*** SUPPLIED MATERIAL Section Begins ***

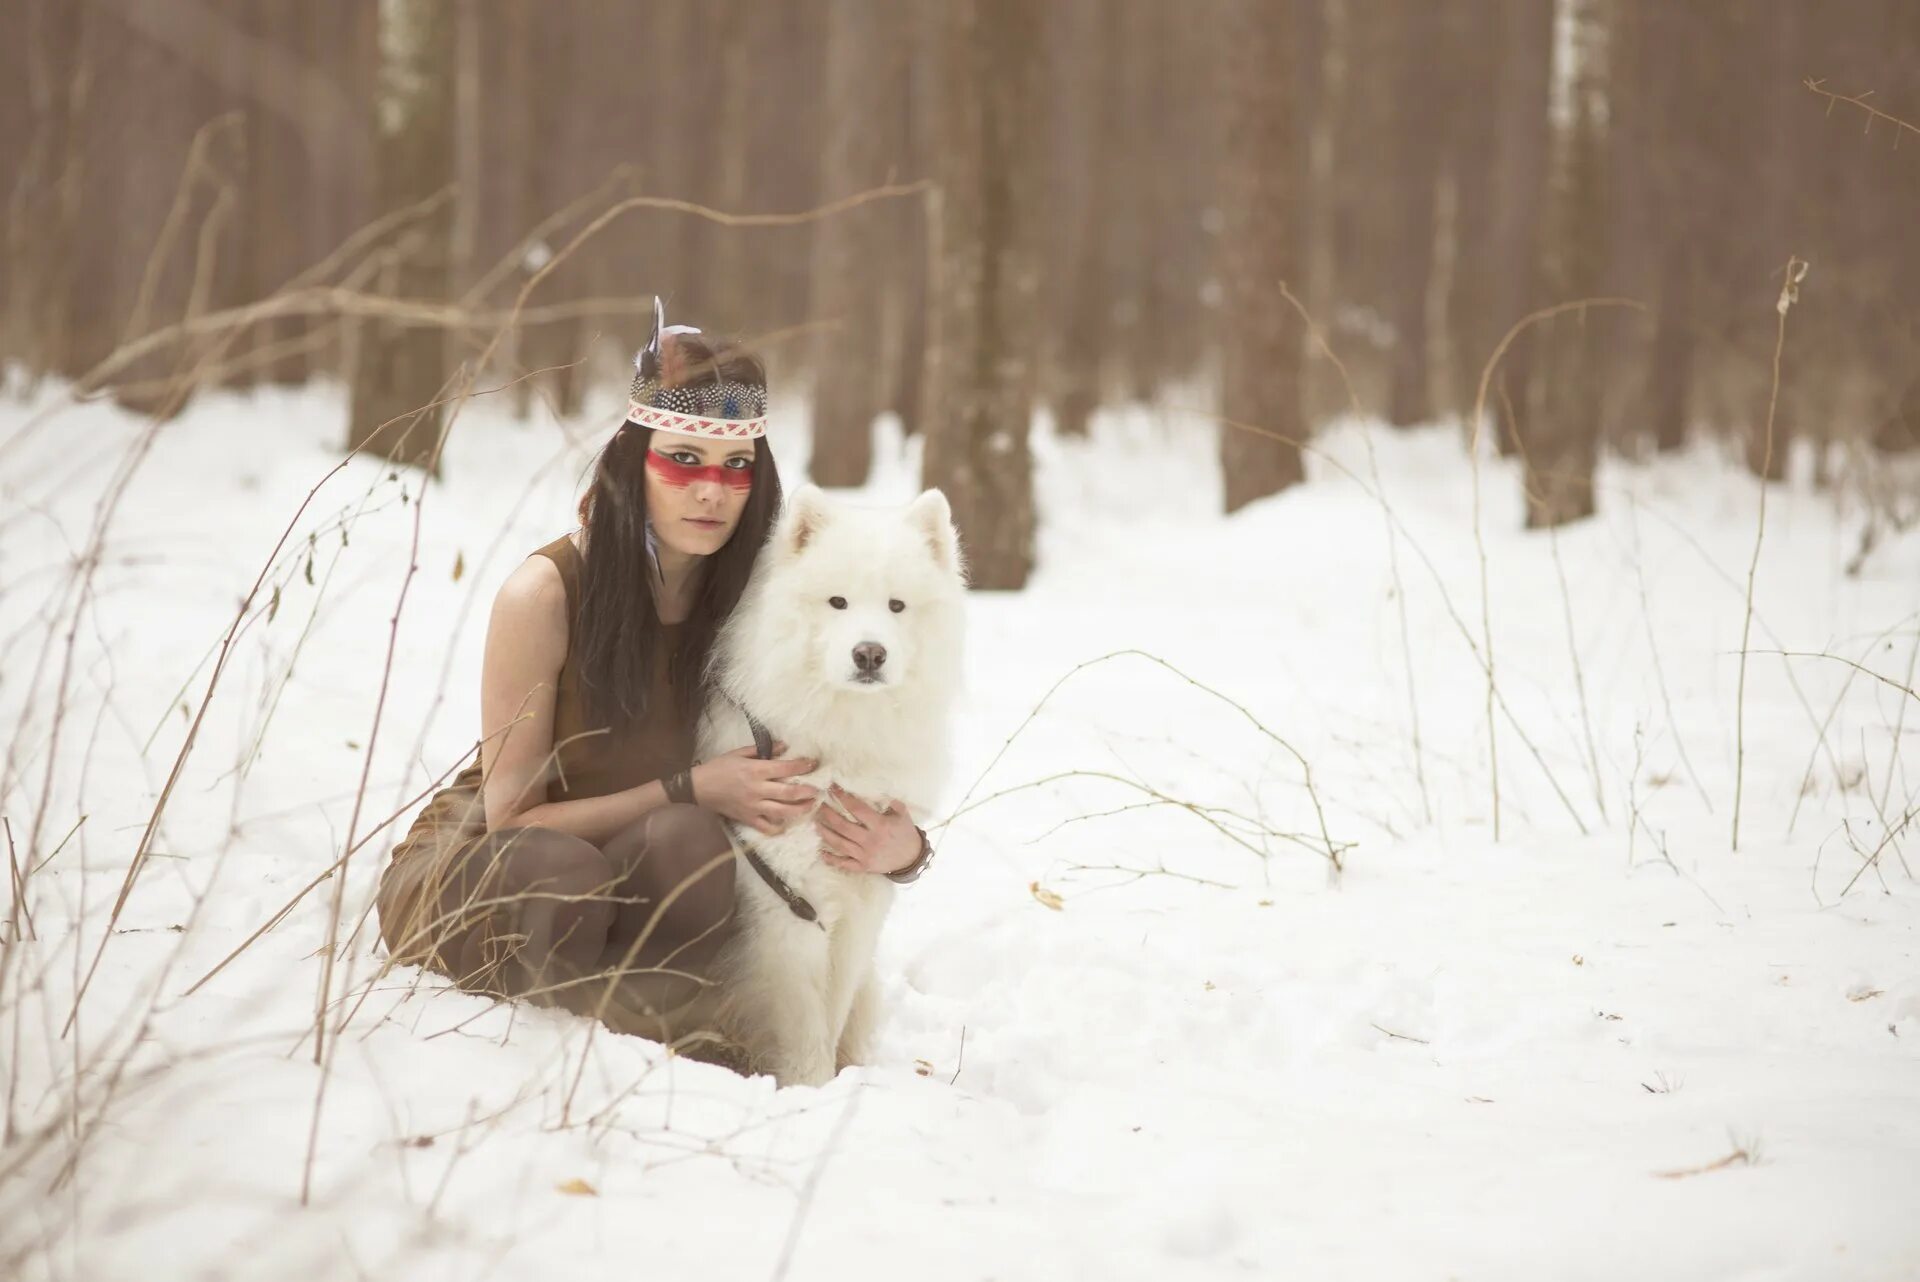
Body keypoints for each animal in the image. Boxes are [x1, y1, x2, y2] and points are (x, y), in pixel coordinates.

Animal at [695, 485, 967, 1090]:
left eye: (896, 607)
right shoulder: (785, 901)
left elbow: (832, 1007)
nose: (869, 653)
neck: (843, 737)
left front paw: (829, 1087)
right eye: (837, 602)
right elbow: (804, 1024)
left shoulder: (862, 899)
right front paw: (810, 1091)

*** SUPPLIED MATERIAL Section Ends ***

Produce exactly the lines from the one containing "left eye: (896, 607)" through the final line of the records above, both included, and no others.

▶ **TASK SOLUTION**:
left eye: (896, 607)
right shoulder: (785, 901)
left elbow: (832, 1007)
nose: (869, 653)
neck: (843, 737)
left front paw: (829, 1087)
right eye: (837, 602)
right elbow: (804, 1024)
left shoulder: (862, 899)
right front paw: (810, 1091)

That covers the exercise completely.